Input material:
|---|

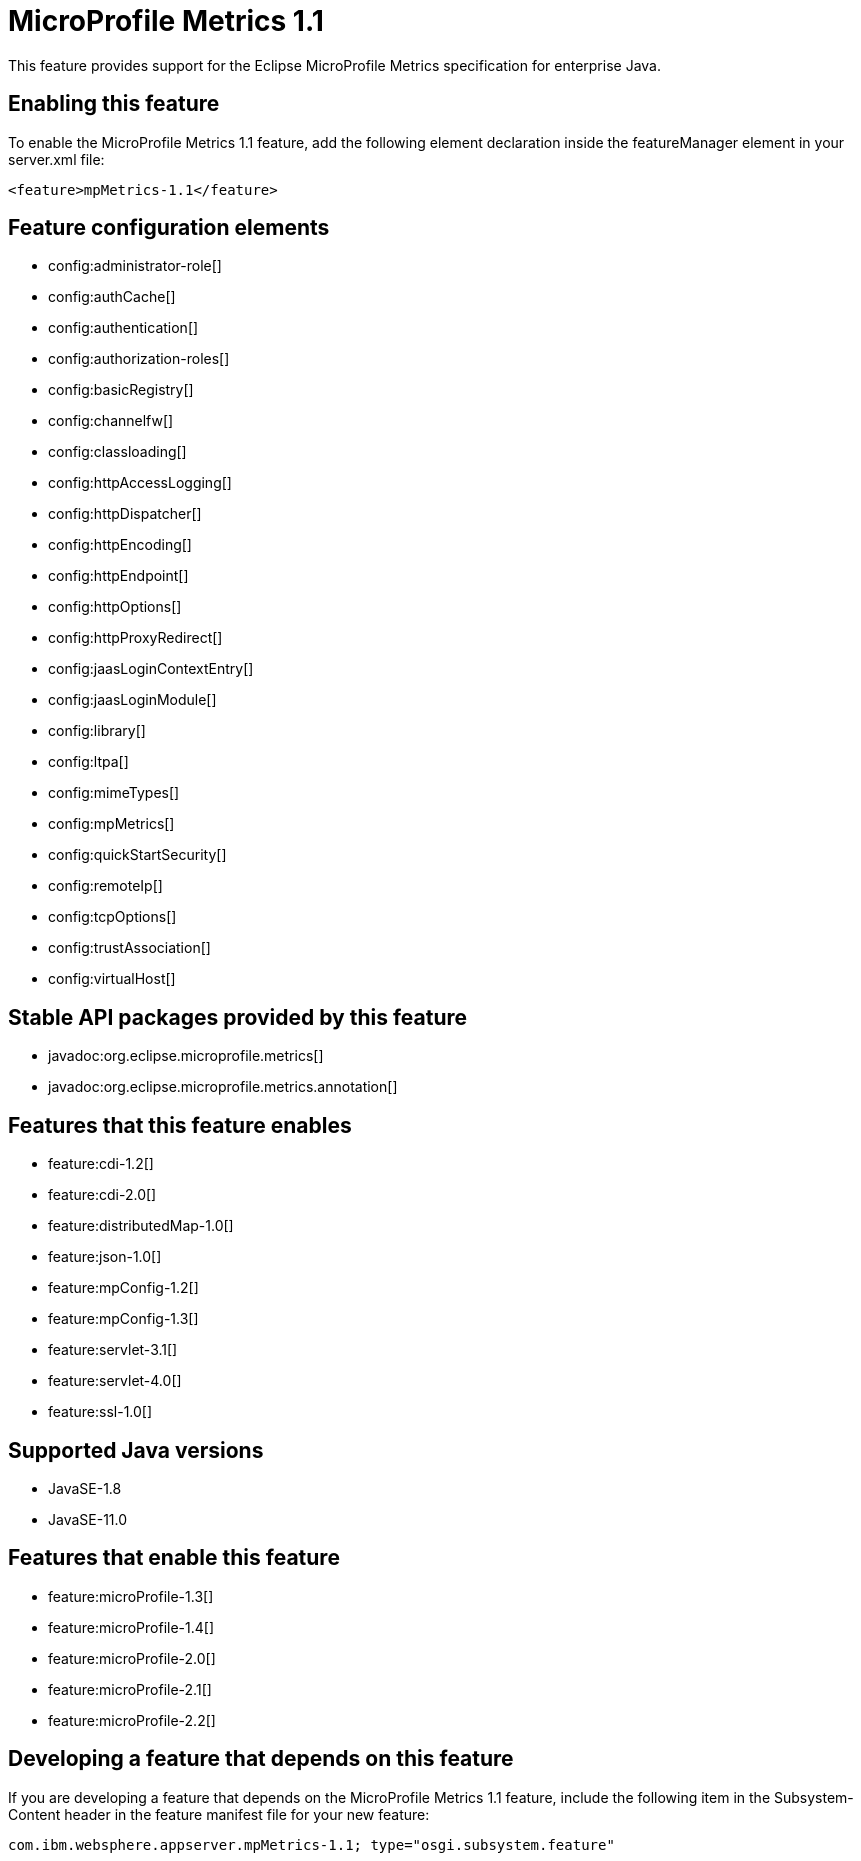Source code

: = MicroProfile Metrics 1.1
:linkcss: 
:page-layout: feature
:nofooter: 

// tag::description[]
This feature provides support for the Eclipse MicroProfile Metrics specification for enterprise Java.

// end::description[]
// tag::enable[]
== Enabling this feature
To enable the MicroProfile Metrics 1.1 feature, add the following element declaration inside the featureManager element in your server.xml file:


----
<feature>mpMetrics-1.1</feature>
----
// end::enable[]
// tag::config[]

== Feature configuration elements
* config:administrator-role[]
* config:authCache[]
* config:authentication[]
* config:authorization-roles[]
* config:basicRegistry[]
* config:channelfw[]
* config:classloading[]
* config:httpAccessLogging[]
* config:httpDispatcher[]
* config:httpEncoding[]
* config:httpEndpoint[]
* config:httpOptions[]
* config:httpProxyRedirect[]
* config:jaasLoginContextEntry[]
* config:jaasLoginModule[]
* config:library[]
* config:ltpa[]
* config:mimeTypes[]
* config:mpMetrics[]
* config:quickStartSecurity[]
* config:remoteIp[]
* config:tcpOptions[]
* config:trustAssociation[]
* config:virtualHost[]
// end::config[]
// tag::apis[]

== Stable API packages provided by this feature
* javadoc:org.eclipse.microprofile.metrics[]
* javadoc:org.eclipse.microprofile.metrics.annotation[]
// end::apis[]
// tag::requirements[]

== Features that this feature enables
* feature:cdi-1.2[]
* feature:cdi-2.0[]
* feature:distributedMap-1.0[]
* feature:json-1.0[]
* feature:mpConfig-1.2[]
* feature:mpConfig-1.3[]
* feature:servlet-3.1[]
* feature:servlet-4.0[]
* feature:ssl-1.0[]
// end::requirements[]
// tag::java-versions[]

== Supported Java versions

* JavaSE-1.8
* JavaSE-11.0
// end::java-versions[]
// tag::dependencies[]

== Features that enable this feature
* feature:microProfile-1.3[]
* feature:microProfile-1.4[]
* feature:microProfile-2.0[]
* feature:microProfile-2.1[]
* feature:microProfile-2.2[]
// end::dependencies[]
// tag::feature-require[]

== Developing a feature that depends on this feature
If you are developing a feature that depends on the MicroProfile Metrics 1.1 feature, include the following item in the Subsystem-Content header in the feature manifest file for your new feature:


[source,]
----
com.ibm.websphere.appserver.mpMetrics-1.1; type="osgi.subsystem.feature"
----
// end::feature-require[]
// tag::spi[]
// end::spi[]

|---|

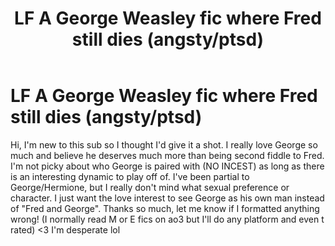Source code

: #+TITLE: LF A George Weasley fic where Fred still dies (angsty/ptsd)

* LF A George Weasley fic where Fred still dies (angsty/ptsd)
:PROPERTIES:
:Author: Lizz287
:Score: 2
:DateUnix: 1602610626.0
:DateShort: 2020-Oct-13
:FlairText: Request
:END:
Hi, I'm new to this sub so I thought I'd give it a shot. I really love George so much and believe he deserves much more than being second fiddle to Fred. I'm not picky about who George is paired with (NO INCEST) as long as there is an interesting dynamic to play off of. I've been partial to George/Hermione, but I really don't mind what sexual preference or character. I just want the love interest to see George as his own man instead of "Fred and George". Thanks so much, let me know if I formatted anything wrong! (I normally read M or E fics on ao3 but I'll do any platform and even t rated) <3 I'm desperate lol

|---|

Task details:
Pull out every line above that holds the word "javadoc".

Reply to the task:
* javadoc:org.eclipse.microprofile.metrics[]
* javadoc:org.eclipse.microprofile.metrics.annotation[]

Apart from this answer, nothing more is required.